──────── Text block ────────

The N-Body Problem is a standard benchmark based on modelling the orbits of Jovian planets using a simple forward-Euler integration method. See The Computer Language Benchmarks Game for a complete description as well as the current performance comparisons.
For fun I implemented a version using standard, idiomatic C99 with a few additional performance improvements. Speed of this version is about 7% faster than the fastest C benchmark that didn't use hand-coded or non-standard vector instructions at the time of writing.
The main speed improvements are:
-
I avoid recalculating the inverse square-root of the distance between bodies on each iteration, which means that only a single division operation is required for each iteration of
advance(). To do this I save intermediate values relating to body-body distances from the previous iterations and use a root refinement method instead.Saved values form strictly upper triangular matricies, with each one having
$N (N - 1) / 2$ entries. For the benchmark five-body problem ($N = 5$ ) in double precision (64-bit / 8 byte floating point), each matrix therefore requires$[5 (5 - 1) / 2] * 8 = 80$ bytes. Three of these are stored (for$\Delta r_{ij}$ ,$r_{ij}^2$ and$1 / r_{ij}$ ), meaning an additional$80 \times 3 = 240$ bytes is required. Because the original storage requirement for the bodies is$(3 + 3 + 1) * 8 = 56$ bytes each or$5 * 56 = 280$ bytes total, the total required data for the problem is only$280 + 240 = 520$ bytes. This still easily fits in the L1 cache giving very fast access. -
For root refinement I use just one iteration of Halley's Method which is slightly faster than using two passes of the more commonly used Newton's Method and gives a slightly better accuracy overall in this case.

──────── Given information ────────

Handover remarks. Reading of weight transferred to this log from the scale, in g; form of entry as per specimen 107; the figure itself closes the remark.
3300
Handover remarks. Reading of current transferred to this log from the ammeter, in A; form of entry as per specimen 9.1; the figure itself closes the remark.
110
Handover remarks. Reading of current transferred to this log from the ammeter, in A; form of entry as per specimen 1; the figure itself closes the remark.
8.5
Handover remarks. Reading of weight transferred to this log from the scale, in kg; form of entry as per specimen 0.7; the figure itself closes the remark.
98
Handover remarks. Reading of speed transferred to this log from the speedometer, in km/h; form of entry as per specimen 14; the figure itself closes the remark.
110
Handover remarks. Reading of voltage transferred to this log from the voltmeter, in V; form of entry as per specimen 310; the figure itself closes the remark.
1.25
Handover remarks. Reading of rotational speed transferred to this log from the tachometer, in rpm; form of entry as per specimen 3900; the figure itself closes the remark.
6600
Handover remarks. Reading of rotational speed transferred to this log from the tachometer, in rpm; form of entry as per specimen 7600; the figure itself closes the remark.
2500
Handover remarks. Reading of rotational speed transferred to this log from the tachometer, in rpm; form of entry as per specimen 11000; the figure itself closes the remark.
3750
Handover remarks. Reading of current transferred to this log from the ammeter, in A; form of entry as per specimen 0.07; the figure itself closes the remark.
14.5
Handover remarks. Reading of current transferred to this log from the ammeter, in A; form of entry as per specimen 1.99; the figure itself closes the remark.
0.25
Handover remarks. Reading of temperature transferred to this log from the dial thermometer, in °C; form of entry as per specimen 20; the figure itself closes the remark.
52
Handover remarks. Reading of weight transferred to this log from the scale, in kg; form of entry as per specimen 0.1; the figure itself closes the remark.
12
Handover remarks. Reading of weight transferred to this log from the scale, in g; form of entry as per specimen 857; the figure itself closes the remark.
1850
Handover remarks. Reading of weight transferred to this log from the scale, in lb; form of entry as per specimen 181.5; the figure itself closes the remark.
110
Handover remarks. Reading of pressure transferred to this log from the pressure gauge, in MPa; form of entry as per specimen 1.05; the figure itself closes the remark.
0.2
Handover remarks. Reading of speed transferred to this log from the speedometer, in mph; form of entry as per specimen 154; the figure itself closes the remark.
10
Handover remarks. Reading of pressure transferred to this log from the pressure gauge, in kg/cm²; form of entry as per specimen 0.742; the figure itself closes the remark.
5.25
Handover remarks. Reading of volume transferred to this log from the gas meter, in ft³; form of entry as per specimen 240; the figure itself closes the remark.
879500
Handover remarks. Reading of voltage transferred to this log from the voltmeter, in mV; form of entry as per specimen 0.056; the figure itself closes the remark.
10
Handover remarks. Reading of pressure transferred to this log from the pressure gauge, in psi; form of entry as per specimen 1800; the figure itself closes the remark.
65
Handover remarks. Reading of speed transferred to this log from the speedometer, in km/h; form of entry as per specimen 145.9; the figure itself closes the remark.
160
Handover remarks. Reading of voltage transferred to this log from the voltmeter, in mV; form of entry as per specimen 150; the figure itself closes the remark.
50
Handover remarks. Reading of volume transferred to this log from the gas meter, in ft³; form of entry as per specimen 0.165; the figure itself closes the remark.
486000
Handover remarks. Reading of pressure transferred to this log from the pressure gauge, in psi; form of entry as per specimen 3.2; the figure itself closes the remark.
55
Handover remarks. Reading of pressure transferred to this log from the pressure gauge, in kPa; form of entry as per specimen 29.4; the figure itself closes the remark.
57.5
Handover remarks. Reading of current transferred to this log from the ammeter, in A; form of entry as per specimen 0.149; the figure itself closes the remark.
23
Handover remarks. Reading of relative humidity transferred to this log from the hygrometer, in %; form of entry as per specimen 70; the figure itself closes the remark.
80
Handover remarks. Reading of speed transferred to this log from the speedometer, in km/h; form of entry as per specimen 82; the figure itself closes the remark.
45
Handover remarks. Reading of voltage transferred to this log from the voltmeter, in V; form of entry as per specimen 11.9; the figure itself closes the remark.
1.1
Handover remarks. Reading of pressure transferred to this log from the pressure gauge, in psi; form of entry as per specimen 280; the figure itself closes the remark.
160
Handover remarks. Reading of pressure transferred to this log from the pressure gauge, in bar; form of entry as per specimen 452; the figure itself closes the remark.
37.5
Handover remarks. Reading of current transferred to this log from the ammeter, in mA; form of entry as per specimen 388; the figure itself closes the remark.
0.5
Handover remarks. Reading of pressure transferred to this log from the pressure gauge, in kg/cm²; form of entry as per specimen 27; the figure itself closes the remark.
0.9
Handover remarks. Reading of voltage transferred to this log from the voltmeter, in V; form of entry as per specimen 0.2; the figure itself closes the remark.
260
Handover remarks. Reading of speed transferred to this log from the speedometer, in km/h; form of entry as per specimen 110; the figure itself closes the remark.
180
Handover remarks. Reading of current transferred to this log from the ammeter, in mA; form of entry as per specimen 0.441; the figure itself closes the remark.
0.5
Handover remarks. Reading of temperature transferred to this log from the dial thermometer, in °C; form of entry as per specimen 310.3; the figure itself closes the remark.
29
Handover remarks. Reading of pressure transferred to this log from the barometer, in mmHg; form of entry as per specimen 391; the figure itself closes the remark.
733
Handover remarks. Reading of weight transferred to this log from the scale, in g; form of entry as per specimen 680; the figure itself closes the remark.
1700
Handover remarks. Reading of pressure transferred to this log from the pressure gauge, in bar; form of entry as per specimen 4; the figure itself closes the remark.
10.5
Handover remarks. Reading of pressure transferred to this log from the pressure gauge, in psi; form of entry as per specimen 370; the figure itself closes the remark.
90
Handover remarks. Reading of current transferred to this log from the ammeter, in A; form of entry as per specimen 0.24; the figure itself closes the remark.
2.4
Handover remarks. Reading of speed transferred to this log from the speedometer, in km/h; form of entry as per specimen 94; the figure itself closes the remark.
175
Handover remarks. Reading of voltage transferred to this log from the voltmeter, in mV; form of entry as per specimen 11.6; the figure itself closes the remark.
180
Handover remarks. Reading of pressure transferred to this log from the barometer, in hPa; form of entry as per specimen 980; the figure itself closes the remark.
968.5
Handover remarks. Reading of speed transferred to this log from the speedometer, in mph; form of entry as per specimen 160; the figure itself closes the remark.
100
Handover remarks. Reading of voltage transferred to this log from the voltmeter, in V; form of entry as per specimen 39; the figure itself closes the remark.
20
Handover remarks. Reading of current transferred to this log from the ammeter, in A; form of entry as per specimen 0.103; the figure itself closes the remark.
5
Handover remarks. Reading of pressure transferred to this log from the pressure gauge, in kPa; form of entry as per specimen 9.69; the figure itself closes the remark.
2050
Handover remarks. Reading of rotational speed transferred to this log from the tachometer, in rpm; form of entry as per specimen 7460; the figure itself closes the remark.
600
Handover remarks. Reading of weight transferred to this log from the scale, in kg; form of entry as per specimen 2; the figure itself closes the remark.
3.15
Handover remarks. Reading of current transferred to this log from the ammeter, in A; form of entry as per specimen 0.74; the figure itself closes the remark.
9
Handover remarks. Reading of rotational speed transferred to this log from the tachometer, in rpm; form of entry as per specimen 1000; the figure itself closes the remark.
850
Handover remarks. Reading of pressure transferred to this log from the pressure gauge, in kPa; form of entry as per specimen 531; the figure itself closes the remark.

────────

**To-do item:** Write out the N-Body text in full, word for word. The items have no connection to the N-Body text.

**Response:**
The N-Body Problem is a standard benchmark based on modelling the orbits of Jovian planets using a simple forward-Euler integration method. See The Computer Language Benchmarks Game for a complete description as well as the current performance comparisons.
For fun I implemented a version using standard, idiomatic C99 with a few additional performance improvements. Speed of this version is about 7% faster than the fastest C benchmark that didn't use hand-coded or non-standard vector instructions at the time of writing.
The main speed improvements are:
-
I avoid recalculating the inverse square-root of the distance between bodies on each iteration, which means that only a single division operation is required for each iteration of
advance(). To do this I save intermediate values relating to body-body distances from the previous iterations and use a root refinement method instead.Saved values form strictly upper triangular matricies, with each one having
$N (N - 1) / 2$ entries. For the benchmark five-body problem ($N = 5$ ) in double precision (64-bit / 8 byte floating point), each matrix therefore requires$[5 (5 - 1) / 2] * 8 = 80$ bytes. Three of these are stored (for$\Delta r_{ij}$ ,$r_{ij}^2$ and$1 / r_{ij}$ ), meaning an additional$80 \times 3 = 240$ bytes is required. Because the original storage requirement for the bodies is$(3 + 3 + 1) * 8 = 56$ bytes each or$5 * 56 = 280$ bytes total, the total required data for the problem is only$280 + 240 = 520$ bytes. This still easily fits in the L1 cache giving very fast access. -
For root refinement I use just one iteration of Halley's Method which is slightly faster than using two passes of the more commonly used Newton's Method and gives a slightly better accuracy overall in this case.